On our return to town, we discovered that all the shops and cafés had shut. We didn’t think it had taken us *that* long to visit the beach, but it turns out that in Denmark shops seem to shut at around 2pm on saturdays and don’t open at all on sundays – something that seems incredibly weird to me!. We got into a fast food place and I tried pølse sausages, which are basically like hot dogs but red, and that was quite nice.

After this we wandered around a bit longer and then headed back to the ferry waiting room a full three and a half hours early to sit and wait in the warm.

Things I learnt from visiting Denmark:

– Go during the week in off season – otherwise nothing will be open at all
– Danish sounds like Drunk Swedish with a cold – I don’t like it nearly as much as Swedish (sorry Danish friends!)
– pølse are ok but nothing that special
– Danes do, however, seem to have lots of Chinese restaurants, which I approve of ( Gothenburg is lacking in good ones)
– The Danish coast path is wonderful
– The public toilets are AWFUL!

We got a meal on the boat on the way back of beef with roast potatoes, bearnaise sauce and brown sauce (although they were actually more like thick cut chips/wedges and the brown sauce was actually gravy). It was wonderful! Really tasty. It cost 109 kr (£11) but included bread and butter and I also managed to get three cups of tea at the same time for not much more, which was wonderful.

In conclusion, the entire day out for one cost me roughly £35, including pancakes, 2 cups of coffee, 4 cups of tea and a meal of roast beef and potatoes, as well as my return ticket. Not a bad price for a day trip to a foreign country. And those views were beautiful, and well worth it.

Frederikshavn

En dag ut!

I’ve started Geocaching. It’s a lot of fun! I’ve already found a few of them around town (chiefly the one just down the road from me and one over at Eriksbergtorget).

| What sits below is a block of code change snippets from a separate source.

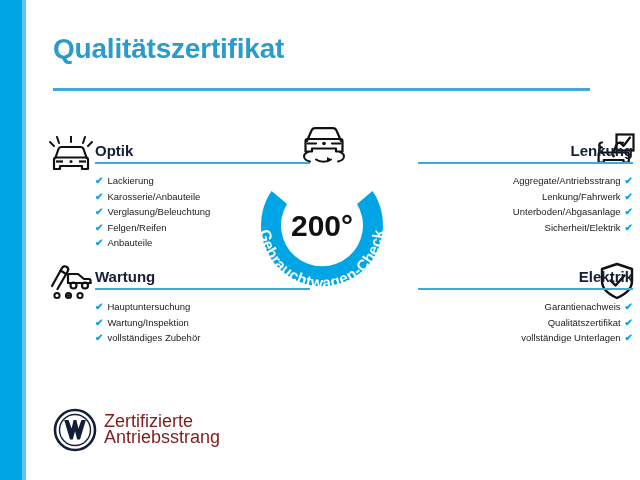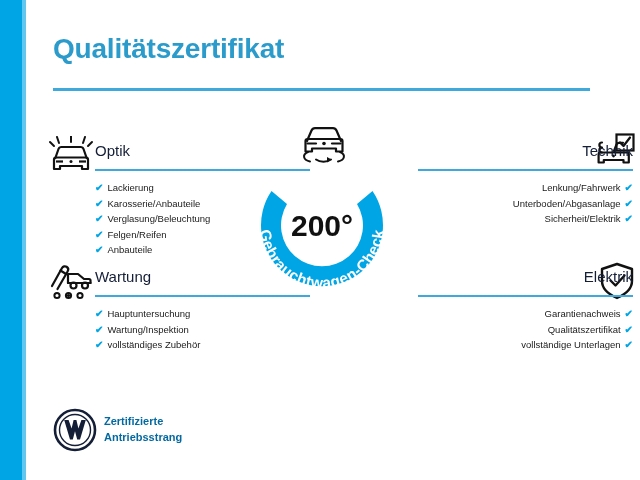--- a/index.html
+++ b/index.html
@@ -59,24 +59,24 @@
     position: absolute;
     width: 215px;
   }
   .sec-optik   { left: 95px;  top: 142px; }
   .sec-wartung { left: 95px;  top: 268px; }
   .sec-technik { left: 418px; top: 142px; }
   .sec-garantie{ left: 418px; top: 268px; }
 
   .sec-head {
     font-size: 15px;
-    font-weight: normal;
+    font-weight: bold;
     color: #141E37;
     line-height: 18px;
-    padding-bottom: 9px;
+    padding-bottom: 2px;
   }
   .sec-rule {
     height: 2px;
     background: #3FA9DC;
     width: 100%;
     margin-bottom: 9px;
   }
   .sec-list {
     list-style: none;
     margin: 0;
@@ -148,23 +148,23 @@
     position: absolute;
     left: 53px;
     top: 408px;
     width: 44px;
     height: 44px;
   }
   .vw-text {
     position: absolute;
     left: 104px;
     top: 413px;
-    font-size: 11px;
-    font-weight: bold;
-    color: #0369a1;
+    font-size: 18px;
+    font-weight: normal;
+    color: #7f1d1d;
     line-height: 16px;
   }
 </style>
 </head>
 <body>
 
 <div id="page">
 
   <div class="edge-bar"></div>
   <div class="edge-bar-inner"></div>
@@ -248,23 +248,24 @@
     <div class="sec-head">Wartung</div>
     <div class="sec-rule"></div>
     <ul class="sec-list">
       <li><span class="chk">✔</span><span>Hauptuntersuchung</span></li>
       <li><span class="chk">✔</span><span>Wartung/Inspektion</span></li>
       <li><span class="chk">✔</span><span>vollständiges Zubehör</span></li>
     </ul>
   </div>
 
   <div class="section sec-technik align-right">
-    <div class="sec-head">Technik</div>
+    <div class="sec-head">Lenkung</div>
     <div class="sec-rule"></div>
     <ul class="sec-list">
+      <li><span>Aggregate/Antriebsstrang</span><span class="chk">✔</span></li>
       <li><span>Lenkung/Fahrwerk</span><span class="chk">✔</span></li>
       <li><span>Unterboden/Abgasanlage</span><span class="chk">✔</span></li>
       <li><span>Sicherheit/Elektrik</span><span class="chk">✔</span></li>
     </ul>
   </div>
 
   <div class="section sec-garantie align-right">
     <div class="sec-head">Elektrik</div>
     <div class="sec-rule"></div>
     <ul class="sec-list">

It’s a lot of fun.

Anyhow, today, Emil and I went to Saltholmen, because I wanted to visit the sea. As a cornish girl, I have always felt more at home around salt water and waves. Here in Sweden, waves are a bit of a rarity: there were only ripples on the water really because it was blowing a hoolie outside.  There were a couple of Geocaches around that I knew existed, but we didn’t manage to get to any of them in the end. We took a ferry out to one of the islands but had to come back straight away on the same ferry because we realised it was two hours before the next one back and we’d be late for Emil’s gaming night with one of his friends. On the ferry we had a fika and chattered a bit, which was really nice.

After this, we took  the tram back to Domkyrkan before walking to the Goteborg Museum. Now, I’ve been wanting to do the museum for at least the last two months, so i was very excited that we got to go to it. They have a viking boat! a real one! And they have a lot of old church carvings from pre-1300: the sorts of thing that in the UK were destroyed in the reformation. They also had some beautiful examples of victorian clothes, and elizabethan ones, and an old printing press, and a few other gorgeous items that made m very happy. I love doing history stuff!